Stored records
Start of Block

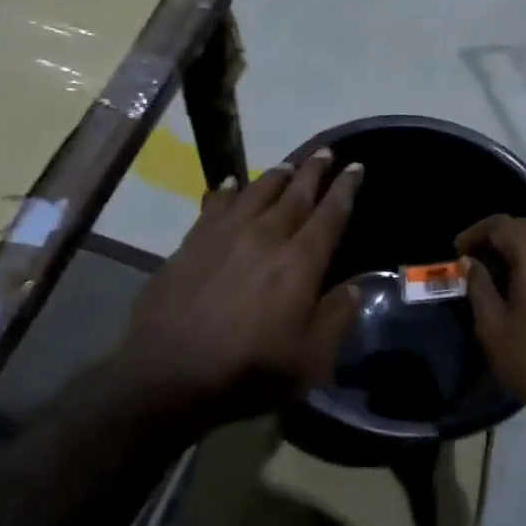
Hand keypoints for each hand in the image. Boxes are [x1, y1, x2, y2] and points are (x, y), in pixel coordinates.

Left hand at [112, 149, 362, 433]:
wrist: (168, 373)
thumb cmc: (248, 370)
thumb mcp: (309, 359)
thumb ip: (337, 318)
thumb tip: (356, 287)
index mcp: (299, 262)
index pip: (330, 215)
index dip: (345, 189)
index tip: (355, 167)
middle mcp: (265, 236)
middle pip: (295, 194)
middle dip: (313, 171)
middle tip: (325, 152)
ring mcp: (225, 235)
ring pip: (256, 192)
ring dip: (276, 176)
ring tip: (288, 165)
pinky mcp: (192, 242)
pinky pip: (215, 205)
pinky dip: (228, 191)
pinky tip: (231, 184)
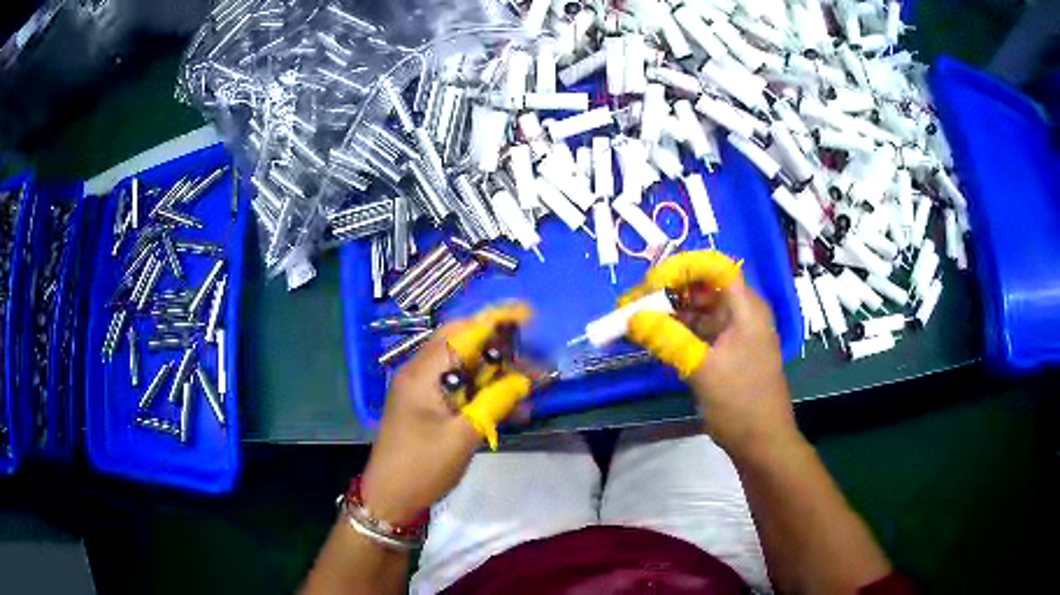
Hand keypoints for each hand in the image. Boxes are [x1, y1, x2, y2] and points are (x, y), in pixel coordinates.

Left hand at [361, 304, 532, 524]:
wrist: (390, 498)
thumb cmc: (422, 467)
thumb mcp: (463, 436)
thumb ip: (495, 402)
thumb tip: (525, 379)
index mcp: (423, 373)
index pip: (463, 333)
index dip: (496, 320)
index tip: (528, 315)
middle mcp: (420, 372)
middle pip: (463, 345)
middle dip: (500, 348)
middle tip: (531, 361)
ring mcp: (422, 389)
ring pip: (464, 368)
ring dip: (495, 375)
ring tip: (529, 390)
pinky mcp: (427, 405)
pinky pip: (459, 388)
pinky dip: (484, 393)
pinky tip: (509, 410)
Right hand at [623, 251, 797, 453]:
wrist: (763, 443)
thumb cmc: (741, 402)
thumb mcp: (702, 369)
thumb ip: (667, 338)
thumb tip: (632, 317)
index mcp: (745, 308)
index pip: (714, 267)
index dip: (682, 267)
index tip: (651, 285)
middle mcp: (741, 313)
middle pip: (702, 286)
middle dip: (666, 291)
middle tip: (632, 304)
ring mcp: (735, 333)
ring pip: (698, 310)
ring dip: (667, 312)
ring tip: (634, 322)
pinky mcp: (727, 352)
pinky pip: (699, 332)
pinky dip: (676, 332)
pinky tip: (653, 339)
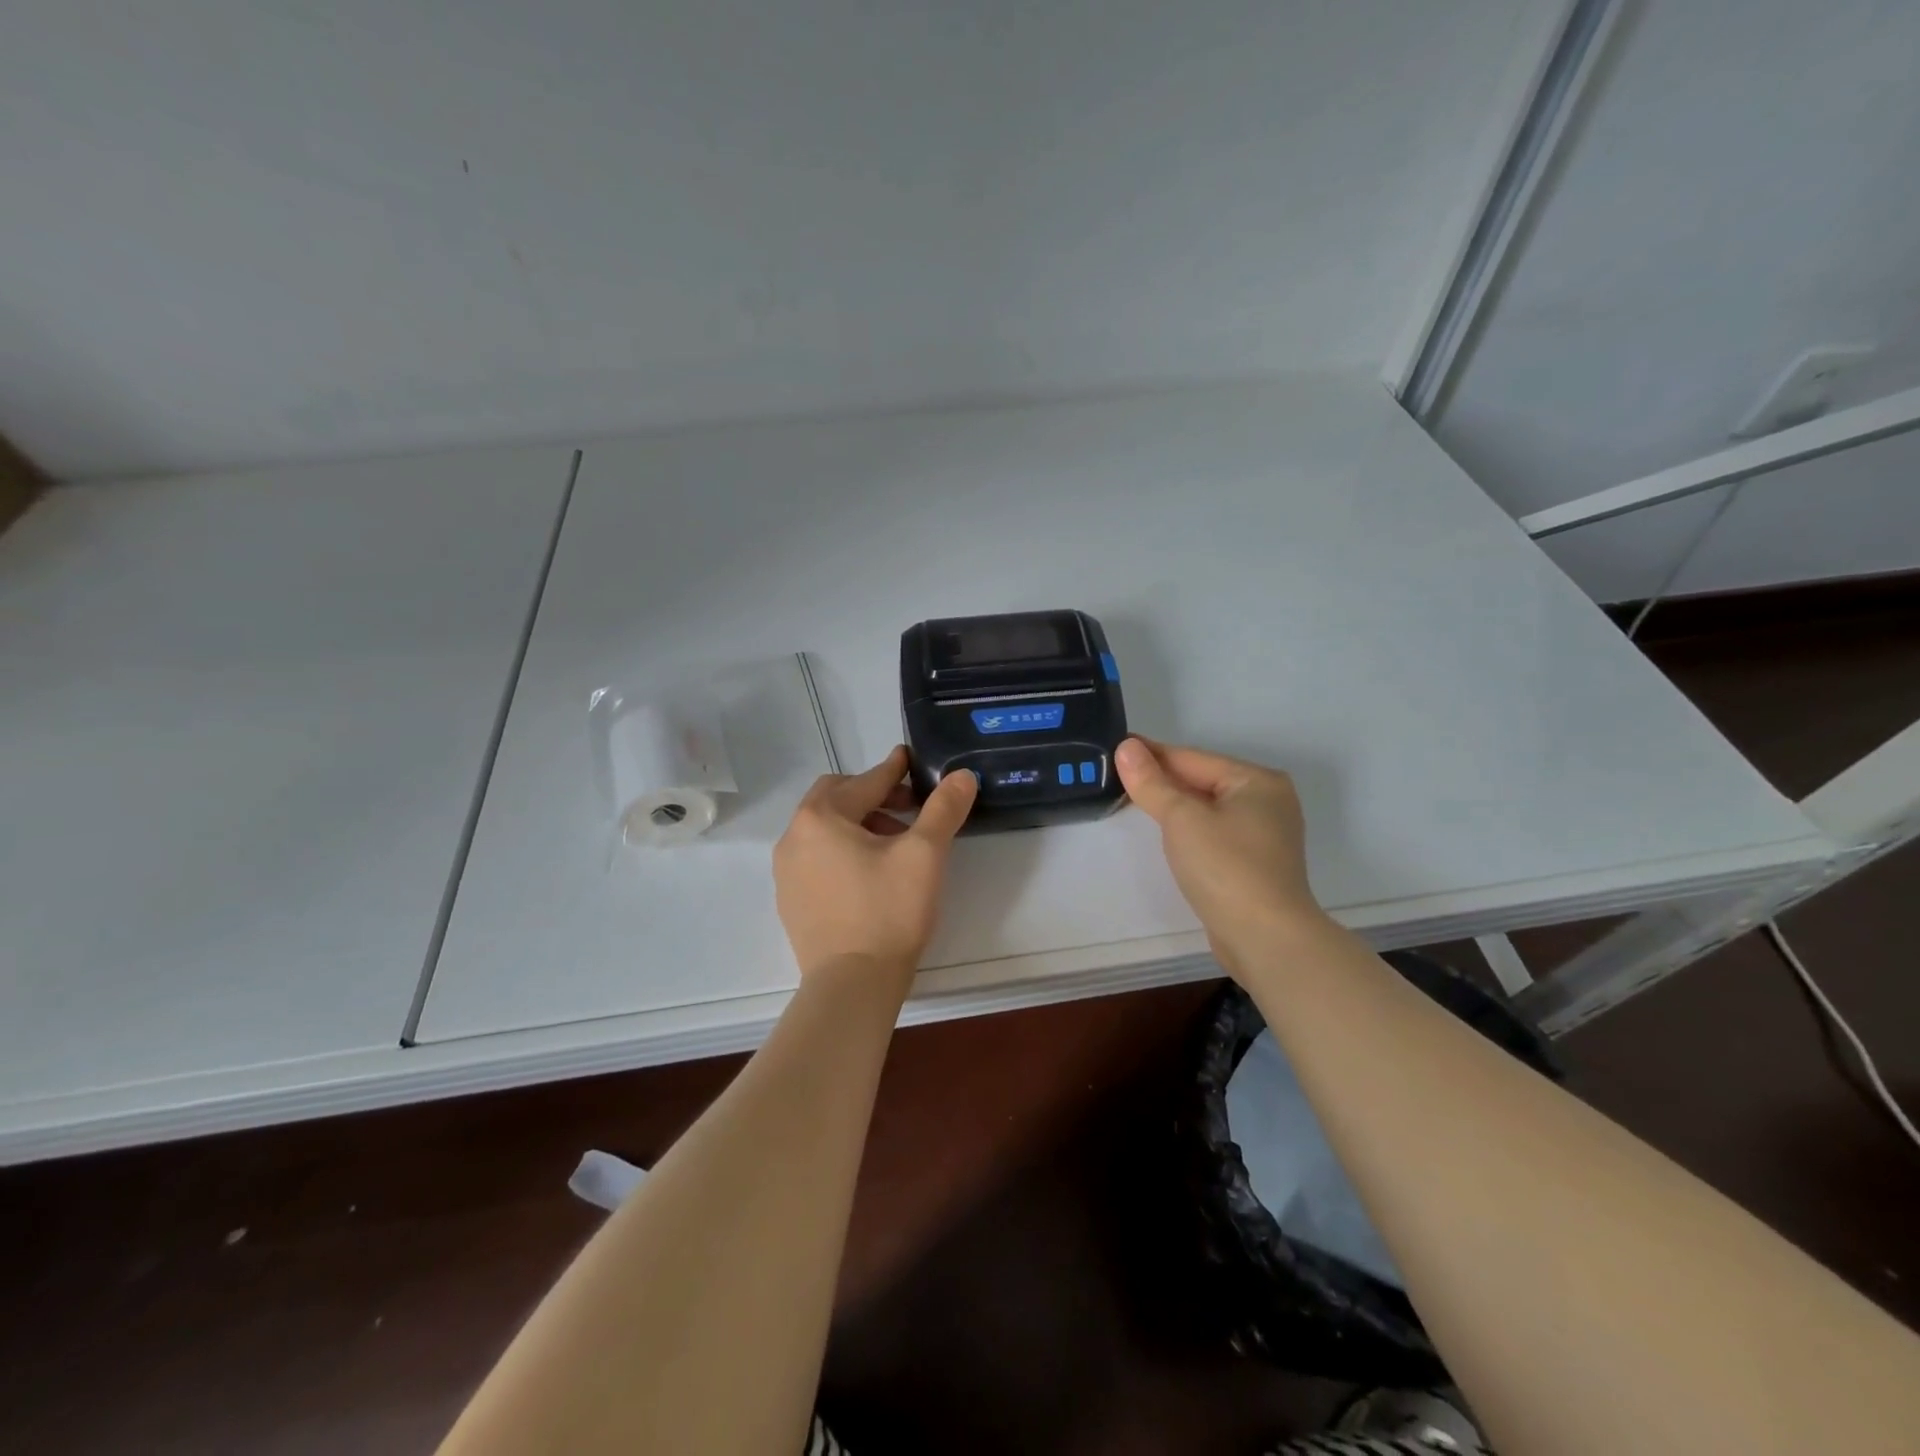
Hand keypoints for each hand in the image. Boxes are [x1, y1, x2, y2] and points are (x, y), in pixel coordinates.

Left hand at [773, 746, 977, 994]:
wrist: (852, 985)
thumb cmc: (888, 911)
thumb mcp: (924, 855)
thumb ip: (944, 809)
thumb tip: (961, 776)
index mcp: (821, 817)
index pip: (865, 782)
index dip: (894, 770)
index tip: (910, 758)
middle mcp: (794, 836)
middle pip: (836, 798)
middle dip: (873, 796)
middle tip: (909, 809)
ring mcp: (787, 871)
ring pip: (826, 829)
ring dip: (860, 824)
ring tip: (896, 845)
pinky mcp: (790, 900)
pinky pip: (817, 858)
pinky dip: (843, 851)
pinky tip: (870, 875)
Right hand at [1114, 736, 1328, 973]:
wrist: (1265, 939)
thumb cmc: (1226, 868)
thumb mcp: (1181, 818)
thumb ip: (1151, 782)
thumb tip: (1126, 747)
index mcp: (1257, 781)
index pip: (1192, 758)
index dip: (1151, 754)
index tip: (1116, 747)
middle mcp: (1267, 801)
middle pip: (1201, 781)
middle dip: (1162, 779)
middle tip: (1116, 774)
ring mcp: (1265, 834)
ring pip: (1207, 808)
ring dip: (1173, 804)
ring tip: (1134, 799)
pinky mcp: (1255, 863)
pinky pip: (1214, 832)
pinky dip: (1189, 828)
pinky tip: (1167, 833)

End of Block

- _The task_: The pictures alone are to be left out when the data above is copied; all else must match exactly.

- _Solution for this exercise_:
Hand keypoints for each hand in the image. Boxes are [x1, y1, x2, y2] and points are (x, y), in pixel coordinates.

Left hand at [112, 149, 362, 433]:
wrist: (168, 373)
thumb cmc: (248, 370)
thumb mcp: (309, 359)
thumb ip: (337, 318)
thumb tip: (356, 287)
index mcp: (299, 262)
index pip: (330, 215)
index dip: (345, 189)
index tip: (355, 167)
middle mcp: (265, 236)
middle pip: (295, 194)
middle dip: (313, 171)
middle tip: (325, 152)
ring mcp: (225, 235)
ring pip: (256, 192)
ring dip: (276, 176)
ring tip: (288, 165)
pinky mcp: (192, 242)
pinky pip: (215, 205)
pinky dip: (228, 191)
pinky tip: (231, 184)
Hand keypoints for each hand in the image. Boxes are [x1, y1, x2, y2] and points are (x, y), in pixel coordinates.

Left hand at [361, 304, 532, 524]:
wrist: (390, 498)
thumb cmc: (422, 467)
thumb mcp: (463, 436)
thumb ip: (495, 402)
thumb tip: (525, 379)
index mcp: (423, 373)
index pip: (463, 333)
index dip: (496, 320)
index tip: (528, 315)
middle mcp: (420, 372)
middle pip: (463, 345)
middle dip: (500, 348)
middle tip: (531, 361)
ring mcp: (422, 389)
ring pip: (464, 368)
ring dip: (495, 375)
ring tip: (529, 390)
pinky mcp: (427, 405)
pinky pip: (459, 388)
pinky dip: (484, 393)
pinky tip: (509, 410)
Right hand at [623, 251, 797, 453]:
wrist: (763, 443)
thumb cmc: (741, 402)
thumb mcp: (702, 369)
thumb ip: (667, 338)
thumb tip: (632, 317)
index mcp: (745, 308)
index pip: (714, 267)
index dip: (682, 267)
index tip: (651, 285)
middle mcp: (741, 313)
middle pip: (702, 286)
middle dip: (666, 291)
middle tip: (632, 304)
ring mcp: (735, 333)
ring pip: (698, 310)
ring dip: (667, 312)
ring tip: (634, 322)
pinky mcp: (727, 352)
pinky pip: (699, 332)
pinky dip: (676, 332)
pinky tip: (653, 339)
Hand keypoints for each hand in the image. Boxes are [x1, y1, x2, y2] and points are (x, y), in pixel coordinates.

Left hand at [773, 746, 977, 994]:
wrist: (852, 985)
thumb cmc: (888, 911)
thumb mcp: (924, 855)
thumb ip: (944, 809)
thumb tip: (961, 776)
index mcp: (821, 817)
index pip: (865, 782)
index dip: (894, 770)
index tip: (910, 758)
middle mcp: (794, 836)
middle pip: (836, 798)
middle dip: (873, 796)
middle tip: (909, 809)
ring mcp: (787, 871)
ring pip: (826, 829)
ring dip: (860, 824)
ring tip: (896, 845)
pinky mcp: (790, 900)
pinky pip: (817, 858)
pinky dip: (843, 851)
pinky tip: (870, 875)
Right hand at [1114, 736, 1328, 973]:
wrist: (1265, 939)
thumb cmc: (1226, 868)
thumb mcp: (1181, 818)
thumb ip: (1151, 782)
thumb tip: (1126, 747)
index mcp: (1257, 781)
index pip: (1192, 758)
index dip: (1151, 754)
index tip: (1116, 747)
middle mcp: (1267, 801)
middle pip: (1201, 781)
middle dip: (1162, 779)
middle tip: (1116, 774)
ring mcp: (1265, 834)
ring pip: (1207, 808)
ring dip: (1173, 804)
ring tip: (1134, 799)
pinky mcp: (1255, 863)
pinky pip: (1214, 832)
pinky dip: (1189, 828)
pinky tip: (1167, 833)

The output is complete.